Written By: Aster Parrott, Director of Public Health Infrastructure at the Rural Health Institute of New York and Ashley Lewis, Epidemiologist at the Rural Health Institute of New York
From November 2024 to April 2025, the Rural Health Institute of New York (RHI) and other Cortland County community partners successfully piloted a low-threshold, data-driven daytime resource hub for people experiencing housing insecurity and homelessness. This center–the Grace Space–was housed at Grace and Holy Spirit Church in downtown Cortland.

RHI’s home county of Cortland has no shelter and only limited practical availability of daytime warming centers in winter. As in many other communities, many Cortland residents do not have a safe, dedicated place to live, and many who do experience housing insecurity due to high housing costs. Our landscape analysis and interviews with unhoused residents revealed daily displacement, limited access to services, and a need for a safe, stigma-free space, along with gaps in cross-agency coordination and representation in local data systems.
We adopted two priorities: 1) pilot a low-threshold daytime space to help keep people warm and safe and 2) improve the local data collection and sharing infrastructure. We designed the Grace Space to address both of these goals. The same tools needed to manage daily operations were intentionally designed to capture and organize information for broader analysis and community planning.
As a trauma-informed daytime center, it provided safety, reduced the risks of displacement, and connected guests to housing, healthcare, and social supports. It was a safe, warm space to be and use amenities such as laundry, showers, and phone charging. We coordinated with local non-profits to bring community resources together in one place, reducing barriers to access by literally meeting people where they are and helping them complete multiple steps at once. Our low-threshold model meant we never required guests to engage with any service providers in order to use the space.
We looked beyond public health, specifically trauma-informed design, to make it to feel safe, welcoming, and centered on their needs. Trauma-informed design centers the physical, psychological, and emotional safety of clients and service providers. It was crucial for us to do all that we could to make guests feel like they belonged in the Grace Space and that they had dignity, agency, privacy, and community there. We also looked to hospitality as a model, framing the people who came to the Grace Space as guests, not clients, to help emphasize this.

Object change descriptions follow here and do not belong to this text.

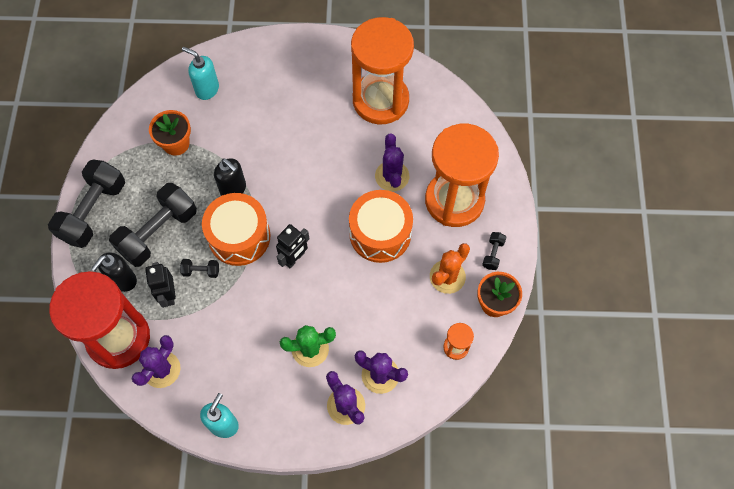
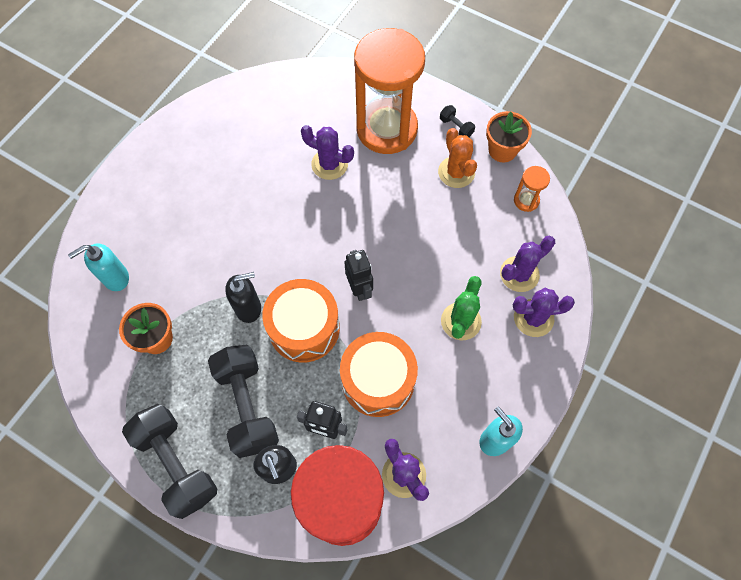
camera: 60 degrees left, 0 degrees up
black dumbbell [180,259,219,278] -> none
orange drum [349,190,413,263] -> orange drum moved to [340,332,418,417]
orange hourglass [351,17,414,124] -> none

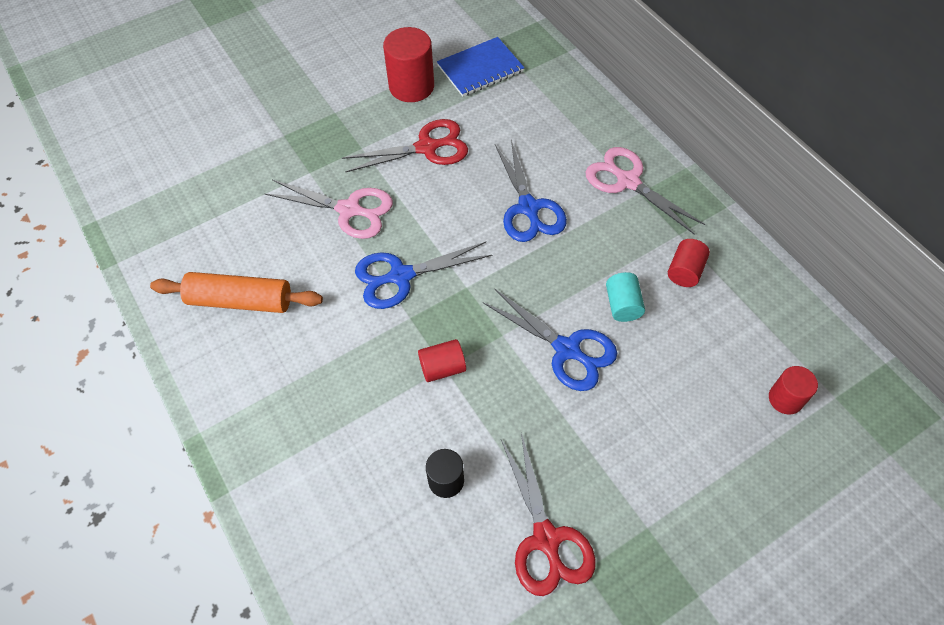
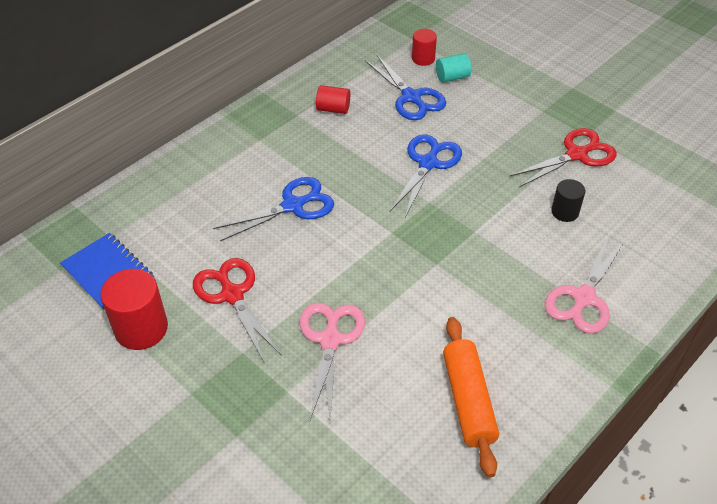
camera: 105 degrees left, 10 degrees down
blue scissors [355,242,493,309] -> blue scissors moved to [365,55,446,120]
red cylinder [418,339,466,382] -> none
pink scissors [586,147,705,234] -> pink scissors moved to [545,237,625,334]
turquoise cylinder [606,272,645,322] -> turquoise cylinder moved to [436,53,471,83]

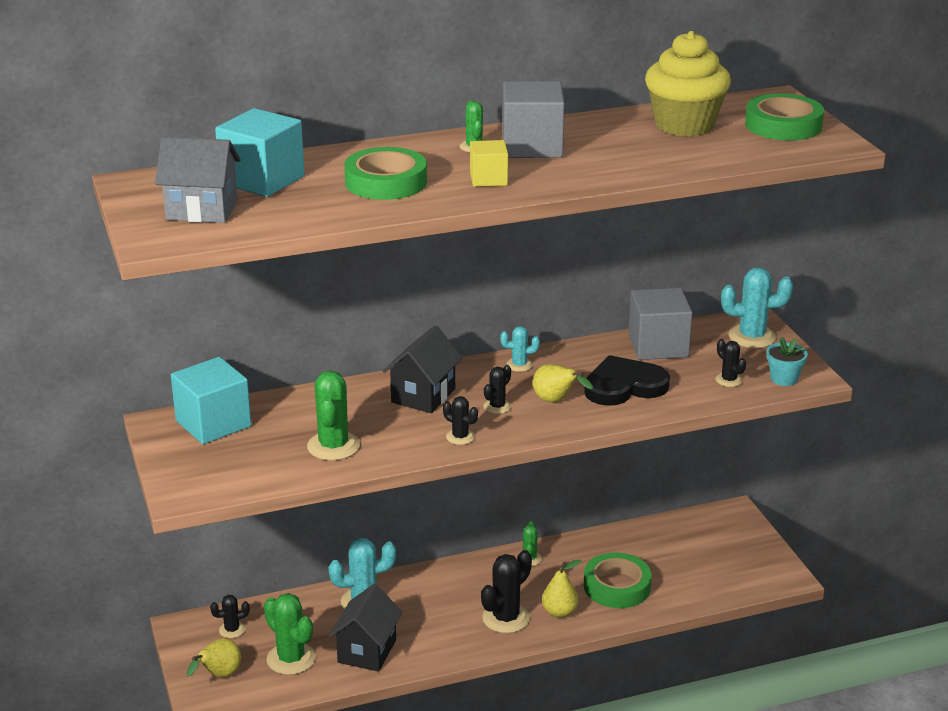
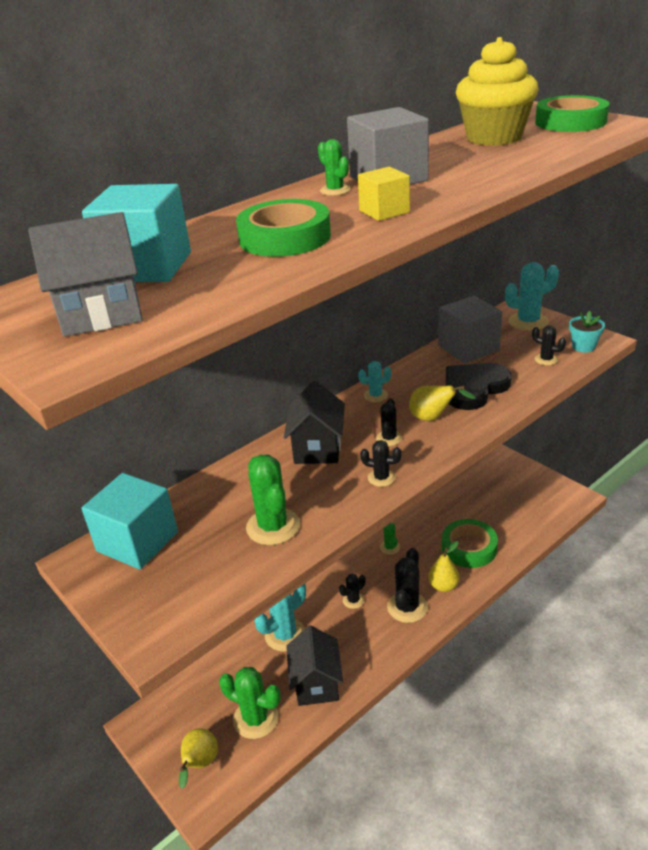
camera: 20 degrees left, 5 degrees up
black cactus [210,595,250,638] -> black cactus moved to [339,574,366,609]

As an integrated data system, the Grace Space tracked needs in real time, coordinated referrals across agencies, and produced high quality local data, which is a particular need in rural communities. We built a system for tracking check-ins, guest profiles, services and referrals, and utilization of amenities like storage lockers, showers, and laundry. Using a no-code relational database system allowed us to easily connect different kinds of information to individual guest profiles automatically. We sought to build health equity into our systems by, for example, using more granular and person-centered demographic categories. We attempted to collect full data from all guests without violating their trust or comfort, allowing them to choose what information to share and telling them transparently about how we would use the data. We built a real-name database of individuals experiencing homelessness, allowing for coordinated case management and continuity of care.
Throughout the season, we adapted the system. Being able to tailor this system meant that staff actually used it for their own needs and for the data collection. Direct service staff talked directly with the database designer to explain what could be improved. We could then make changes in near real-time that went live everywhere at once, and avoided spending time transposing data from paper forms into a digital reporting system.
From February to April 2025, the Grace Space staff created 291 guest profiles, 253 of which contained complete data. Across 62 operating days, staff recorded 2,576 total check-ins, an average of 11 visits per guest, with some guests engaging as many as 65 times. The space facilitated 607 service referrals, including 110 from Grace Space staff and 497 from visiting partner agencies. To read more about how we made the Grace Space happen and what we learned, you can explore our full report here.

In November 2025, RHI purchased a building to reopen the Grace Space as a permanent, year-round resource hub. Still located in downtown Cortland, it is within walking distance of many relevant non-profits, the new County Mental Health Clinic, the nighttime warming center, and multiple bus stops. More usable interior space, means we can comfortably host more guests than during that first winter. Renovations are currently under way, with plans to open the new Grace Space by January, 2026.
Starting in October 2025, we partnered with Cortland County’s Department of Social Services (DSS) and the Salvation Army to pilot an expansion. The Salvation Army, funded by DSS to operate the Code Blue nighttime warming centers, has replaced their isolated, paper check-in process with a customized interface into our system. This collaboration will enable targeted outreach and improved referrals, as well as a more complete picture of homelessness in the County, marking the start of community-wide coordination of services for unhoused or insecurely housed people. We are already working to further integrate into the local social care landscape. Agencies that provide services for people who are unhoused or insecurely housed, such as CAPCO (which operates WIC, Head Start, home energy assistance, and family development programs) and Catholic Charities (which has an outreach and ongoing support program to get and keep people housed) have been close partners since the start of the pilot.
The Grace Space’s first winter was a successful and informative pilot program, but we still have much to learn, especially as we transition to become a permanent space and as we further integrate into the community’s social service landscape. We hope that we will be able to share what we have learned through direct partnerships, best practices, and policy recommendations so that other communities can support all their residents, as Cortland is working to do.